Die Antwort der Ausstellungsmacher: Der Krimi am Sonntagabend bedient das offenkundige Bedürfnis nach spannender Unterhaltung und hat sich daher seit 1970 für viele als geradezu ritueller Ausklang des Wochenendes etabliert. Mit dem Aufgreifen regionaler Identitäten, der Verarbeitung politisch-sozialer Themen und der Inszenierung von Tod und Schuld ist der „Tatort“ darüber hinaus ein wichtiges Medium gesellschaftlicher Debatten.

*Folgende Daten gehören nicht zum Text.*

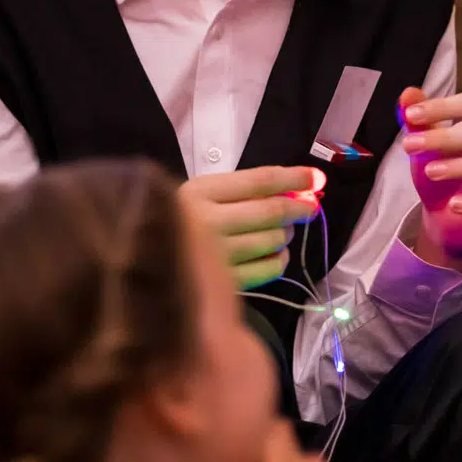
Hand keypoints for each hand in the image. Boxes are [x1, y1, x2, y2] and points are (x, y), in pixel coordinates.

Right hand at [179, 166, 321, 289]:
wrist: (146, 256)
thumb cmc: (179, 221)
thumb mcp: (200, 195)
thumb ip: (241, 191)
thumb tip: (296, 189)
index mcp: (198, 193)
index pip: (258, 181)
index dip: (292, 178)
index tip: (315, 178)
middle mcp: (206, 222)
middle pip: (269, 212)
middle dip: (298, 207)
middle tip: (310, 207)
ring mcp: (215, 255)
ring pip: (272, 240)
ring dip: (285, 234)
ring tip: (282, 231)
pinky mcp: (224, 283)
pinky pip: (268, 269)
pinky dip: (279, 260)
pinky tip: (276, 253)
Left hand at [399, 87, 461, 264]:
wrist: (457, 222)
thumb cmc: (448, 176)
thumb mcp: (430, 149)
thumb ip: (421, 123)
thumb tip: (408, 94)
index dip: (444, 107)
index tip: (411, 115)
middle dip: (448, 138)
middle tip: (411, 145)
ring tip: (431, 171)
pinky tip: (455, 205)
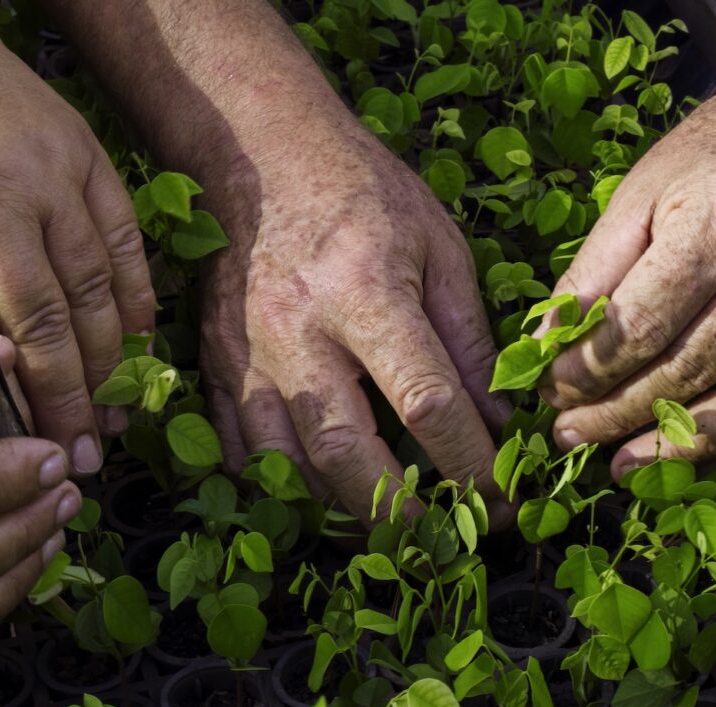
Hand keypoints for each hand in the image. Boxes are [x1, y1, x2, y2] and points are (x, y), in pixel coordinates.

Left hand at [0, 0, 154, 474]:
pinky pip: (124, 242)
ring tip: (106, 415)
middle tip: (78, 457)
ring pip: (93, 289)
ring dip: (105, 362)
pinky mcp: (85, 155)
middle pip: (42, 323)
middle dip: (65, 400)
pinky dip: (134, 298)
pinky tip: (132, 343)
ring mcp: (49, 175)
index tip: (11, 456)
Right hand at [195, 114, 507, 518]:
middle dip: (401, 513)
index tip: (501, 499)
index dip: (470, 464)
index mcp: (365, 294)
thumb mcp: (440, 249)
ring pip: (288, 466)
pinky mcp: (214, 367)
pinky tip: (327, 499)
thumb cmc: (365, 197)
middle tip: (447, 539)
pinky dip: (286, 488)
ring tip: (394, 531)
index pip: (426, 403)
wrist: (260, 157)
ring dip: (344, 512)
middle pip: (346, 453)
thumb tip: (499, 423)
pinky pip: (243, 453)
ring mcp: (246, 356)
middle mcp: (298, 333)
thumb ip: (470, 340)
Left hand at [540, 21, 715, 476]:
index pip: (641, 327)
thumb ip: (595, 269)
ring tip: (625, 467)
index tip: (550, 394)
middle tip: (571, 438)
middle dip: (618, 416)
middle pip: (687, 371)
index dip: (587, 373)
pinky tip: (697, 461)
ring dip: (677, 449)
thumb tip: (546, 349)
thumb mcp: (646, 185)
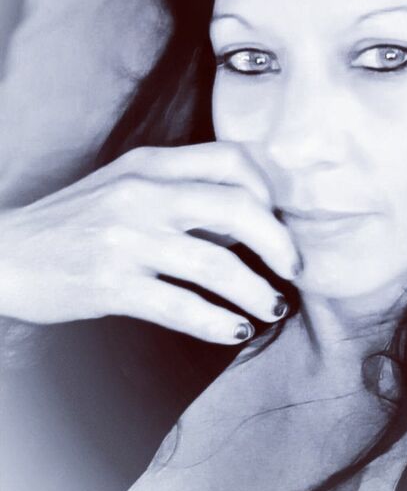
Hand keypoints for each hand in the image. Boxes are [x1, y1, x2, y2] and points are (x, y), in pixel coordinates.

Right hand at [0, 143, 299, 343]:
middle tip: (294, 271)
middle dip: (280, 243)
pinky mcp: (110, 284)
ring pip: (216, 263)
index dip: (269, 191)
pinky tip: (235, 330)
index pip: (233, 159)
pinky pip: (181, 306)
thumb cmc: (75, 221)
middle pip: (238, 207)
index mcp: (150, 165)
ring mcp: (126, 239)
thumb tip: (249, 220)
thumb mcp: (126, 187)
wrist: (2, 253)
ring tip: (272, 309)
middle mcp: (142, 194)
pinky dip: (218, 322)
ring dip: (256, 291)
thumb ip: (182, 192)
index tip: (280, 223)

„Polizeiruf 110“ in der DDR

Auch in der DDR konnte das von der SED gesteuerte Fernsehen auf ein solches Format nicht verzichten, obwohl das Verbrechen im „real existierenden Sozialismus“ eigentlich keinen Platz mehr haben sollte. Hier gehörte der Fernsehkrimi mit dem als Gegenstück zum „Tatort“ konzipierten „Polizeiruf 110“ ebenfalls zu den beliebtesten Sendungen. Die gesellschaftspolitische Wirklichkeit fand darin jedoch nur in Teilen Eingang.

Der Ausstellungsrundgang folgt der Dramaturgie des Kriminalfilms: Ein Fall ist zu lösen, die Polizei nimmt Ermittlungen auf, die – unterstützt durch Spezialisten in ihren Labors – zur Überführung und Verhaftung des Täters oder der Täterin führen. Am Ende bietet sich ein buntes Panorama zu den Produktionsbedingungen und zur Publikumswirkung des „Tatort“ und des „Polizeiruf 110“ der DDR. Die Besucherinnen und Besucher können sich in einem fiktiven Kriminalfall sogar selbst als Kommissar bzw. Kommissarin „für besondere Aufgaben“ bewähren.

Unterhaltsam und informativ lädt die neue Ausstellung dazu ein, über die Rolle von Realität und fiktionaler Erzählung im Fernsehen, aber auch über die Auseinandersetzung mit Schwerstkriminalität in der deutschen Gesellschaft nachzudenken, so das Zeitgeschichtliche Forum. Wer sich also von seinem Fernsehsessel lösen kann und in die Grimmaische Straße pilgert, kann sich jetzt noch ein paar Monate Gedanken darüber machen, warum er sich Wochenende für Wochenende blutige Fälle ins Wohnzimmer holt.

Ausstellung „Tatort. Mord zur besten Sendezeit“ (11. Juni 2021 bis 16. Januar 2022) im Zeitgeschichtlichen Forum Leipzig. Öffnungszeiten: Di–Fr 9–18 Uhr; Sa, So, Feiertage 10–18 Uhr, Eintritt frei.

Voraussetzung für den Besuch ist die jeweils gültige sächsische Coronaschutzverordnung.